Up to this day, there is no definitive treatment found yet for ALS (amyotrophic lateral sclerosis). What causes the disease is not known also, but the symptoms of progressive muscle wasting are very evident. The person suffers from speech and swallowing difficulties, problems with mobility and trouble breathing. With the worsening of symptoms and discomfort in eating, doctors orient caregivers on the importance of the kinds of food they should give the patient.
Some research shows that choosing nutritious food could make the progression of the disease much slower. Favoring fruits and vegetables on one’s plate is better than the steak served for dinner. With the possibility of choking, considering diet is essential for patients with ALS.
Nourishment can be a predicting factor for the patient’s survival. Risk of death is increased if he turns out to be undernourished. Malnourishment can be brought by the patient’s inability to prepare his own food and eat adequately due to difficulty in swallowing. Sometimes, the patient’s breathing difficulty, infections, and the mental stress brought by the disease cause the patient to lose his appetite, contributing to malnourishment. “The consequences of malnutrition in patients with ALS are well known. Inadequate dietary intake can exacerbate catabolism and atrophy of respiratory muscles, weaken the immune system and contribute to infection,” Jeffrey Rosenfeld, PhD. and co-author note.
“To prevent malnutrition, early detection of eating difficulty is important.” Coryn Commare, MS. She adds, “It is also important to do a brief dietary recall or intake history to detect nutrient deficiencies. Assessments should include how long it takes patients to finish a meal, chewing or swallowing difficulty, and whether they are choking or coughing on liquids or foods, which could be signs of dysphagia.”
When a patient is experiencing dysphagia and breathing difficulty, making him eat is a challenge. His doctor, dietitian, and therapist work together in order to orient the caregiver regarding the more appropriate food that will suit the patient’s nutritional needs, taking into consideration the pain he is experiencing. Eating can cause too much discomfort in patients with ALS.
Maintaining a healthy body weight is essential in order to support the body’s functioning and strength. But when weight loss occurs due to loss of appetite, the possibility of nutrient deficiency may be detected. To avoid swallowing discomfort and choking, soft and easy to eat foods can be considered as long as they still have the nutrients needed by the body.
Keeping the patient well hydrated is another challenge for the doctor and dietitian. Swallowing fluids can also be difficult, especially if they find it hard to drink safely. Chin tuck and the appropriate position of the head can make swallowing safer and could prevent the patient from getting choked. It is often recommended to have thicker liquids as they are easier to take than the usual liquids. But the dry and hard solid foods must be moistened before being consumed to have a smoother consistency. The caregiver can use gravy, oils, sauces, or butter to make the solid food much more comfortable to swallow.
It may take a longer time for ALS patients to eat. That’s fine. In fact, they need to concentrate on their chewing and swallowing to make sure they are doing it correctly and safely. For them, eating is not often satisfying because of the unpleasant pain and the worry they feel that they may choke at any time.
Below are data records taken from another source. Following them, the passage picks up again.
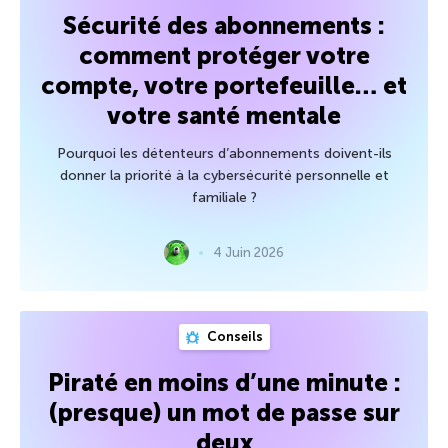
Sécurité des abonnements :
comment protéger votre
compte, votre portefeuille… et
votre santé mentale
Pourquoi les détenteurs d’abonnements doivent-ils
donner la priorité à la cybersécurité personnelle et
familiale ?
4 Juin 2026
Conseils
Piraté en moins d’une minute :
(presque) un mot de passe sur
deux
Patients with ALS and their caregivers are made aware of the possibility of doing percutaneous endoscopic gastrostomy or PEG tube feeding. Some patients decline the idea of tube feeding at first but will have a change of mind as their health deteriorates. The PEG tube will provide the patients with the optimal nutrition they need. Fluid intake and medication delivery can also be done through the PEG.
With the PEG feeding, there is less risk of choking and food aspiration, and less discomfort caused by dysphagia.
“Timing is crucial for placement of feeding tubes in ALS patients,” Amy Tsou, MD said. “We’ve shown that waiting too long can be detrimental and happens too often. In general, it is important for clinicians and patients to proactively prepare and reevaluate treatment decisions as ALS patients enter into different phases of the disease.”
Adequate fluid intake and proper nutrition are essential for patients with ALS, even those in the terminal stage. Appropriate feeding regimen that fits the patient’s needs, capabilities, daily routines, and health status should be considered to improve the patient’s quality of life.
The family members’ minds are put to ease, and the burden brought by worries and stress is lessened as the patient’s survival increases with the improvement in nutrition.